İçişleri Bakanı Atalay “demokratik açılım” ya da “Kürt açılımı” konusunda görüş almaya devam ediyor. CHP ile MHP’nin görüşlerini henüz alamadı, ama DSP’ninkini aldı. DSP diğer muhalefet partilerinden çok da kopmak istemiyor, ama konuşarak önemli bir eşiğin daha aşılmasını sağladı.

DSP Genel Başkanı Masum Türker’in, Atalay ile görüşmesinde meşhur “kırmızı çizgiler”den resmen söz edilmesi yerinde olmuştur. Adına “kırmızı çizgi” denilerek önemi vurgulanan iki unsur var ve her ikisinin de kamuoyunca paylaşıldığı biliniyor. Biri, “üniter devlet” diğeri de “tek resmi dil Türkçedir” meselesi. Her iki konuda da kimileri farklı görüşleri savunabilir, onlara başka türlüsünün neden düşünülmeyeceğini anlatmak durumunda olan da yine siyasettir.

***


DSP Genel Başkanı Türker’in, İçişleri Bakanı’na da söylediği önemli bir öneri bulunuyor: Seçim barajının sıfıra inmesi ve bütün partilerin demokratik yarışıyla gerçekleşecek bir seçime gidilmesi. Önerilen, “demokratik açılım” kavramı içinde yer alması gereken bir unsurdur ve sadece Kürt vatandaşların değil, bütün vatandaşların Meclis’te tam temsilini sağlayacaktır.

Türker’in üzerinde durduğu bir önemli unsur da Başbakan’ın bizzat direksiyon başına geçmesidir.

Başbakan’ın DTP Genel Başkanı Türk’ü “AKP Genel Başkanı” sıfatıyla kabul etmesi, koordinasyonun görevi çok farklı bir alanda olan bir bakanlıkça, İçişleri Bakanlığı eliyle yürütülmesi gibi “oyunlara” hızla son verilmeli ve bütün çalışmalar Başbakan tarafından yürütülmelidir.

***


Türker’in Atalay ile görüşerek bazı konulara dikkat çekmesinin kuşkusuz bu sürece önemli faydaları olacaktır. Başbakan’ın “işin başına geçmesi” önemlidir.

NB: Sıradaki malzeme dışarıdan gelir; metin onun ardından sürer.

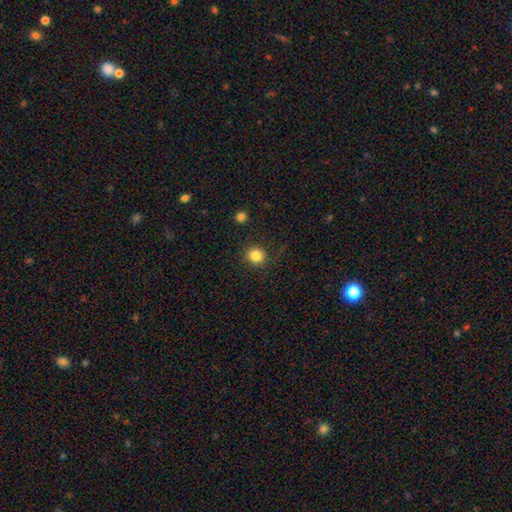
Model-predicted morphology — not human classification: This is clearly a smooth galaxy (84%). How rounded: clearly round (86%). Merging: clearly none (87%).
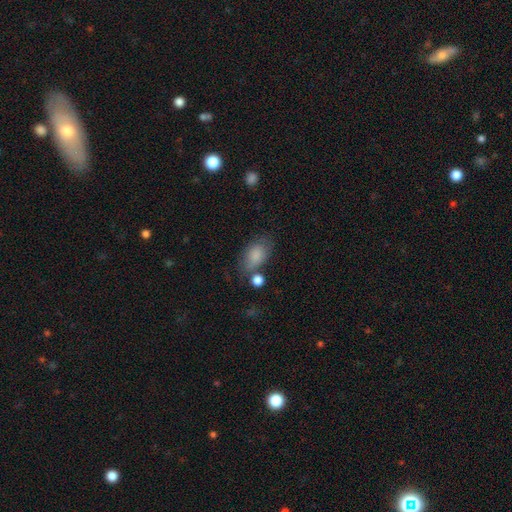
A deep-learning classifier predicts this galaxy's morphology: type=smooth (82%); roundness=in between (88%); merging=none (58%).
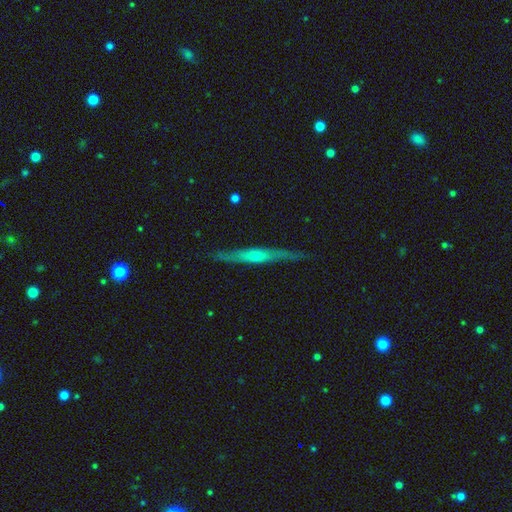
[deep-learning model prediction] Smooth or featured? Predicted: featured or disk (p=0.67). Edge-on disk? Predicted: yes (p=0.95). Edge-on bulge? Predicted: rounded (p=0.73). Merging? Predicted: none (p=0.85).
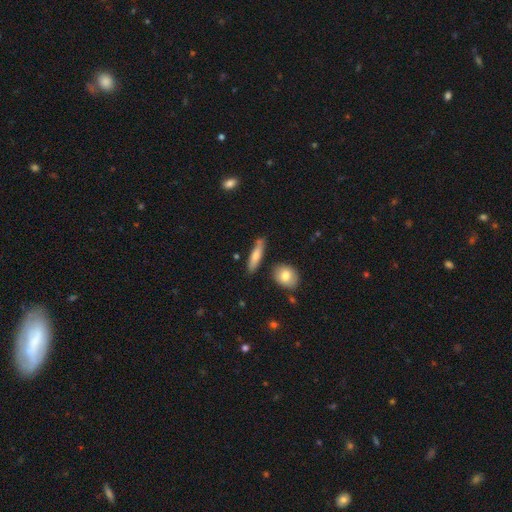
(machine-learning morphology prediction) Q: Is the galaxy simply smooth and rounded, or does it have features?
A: smooth — 66%.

Ayrıca, konu “demokratik açılım” olarak niteleniyorsa açılımın toplumsal hayatın başka alanlarına da yayılması ve seçim barajının sıfırlanması gibi meselelerin de bu çerçevede ele alınması gerekiyor.

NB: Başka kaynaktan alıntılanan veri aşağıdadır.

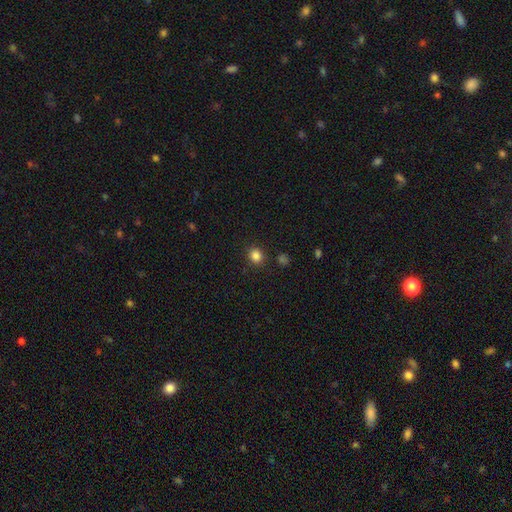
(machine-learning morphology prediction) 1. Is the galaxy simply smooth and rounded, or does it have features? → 84% smooth, 12% star or artifact, 4% featured or disk.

AKP hükümeti, Başbakan’ın önceki gün Meclis’te yaptığı konuşmayla “siyasi irade”sini hem siyasi bir çerçevede hem de insani boyutlarıyla en güçlü şekilde ortaya koydu.

Bu iradenin içinin “doldurulması”, içeriğinin oluşması da hâlâ toplumun en geniş katılımının sağlanmasına bağlıdır.

DSP görevini yaptı, sivil toplum örgütleri de yapıyor.

CHP ile MHP de bu sürece korkuyla değil güvenle bakmayı başarırlarsa kazanan, Türkiye olacaktır.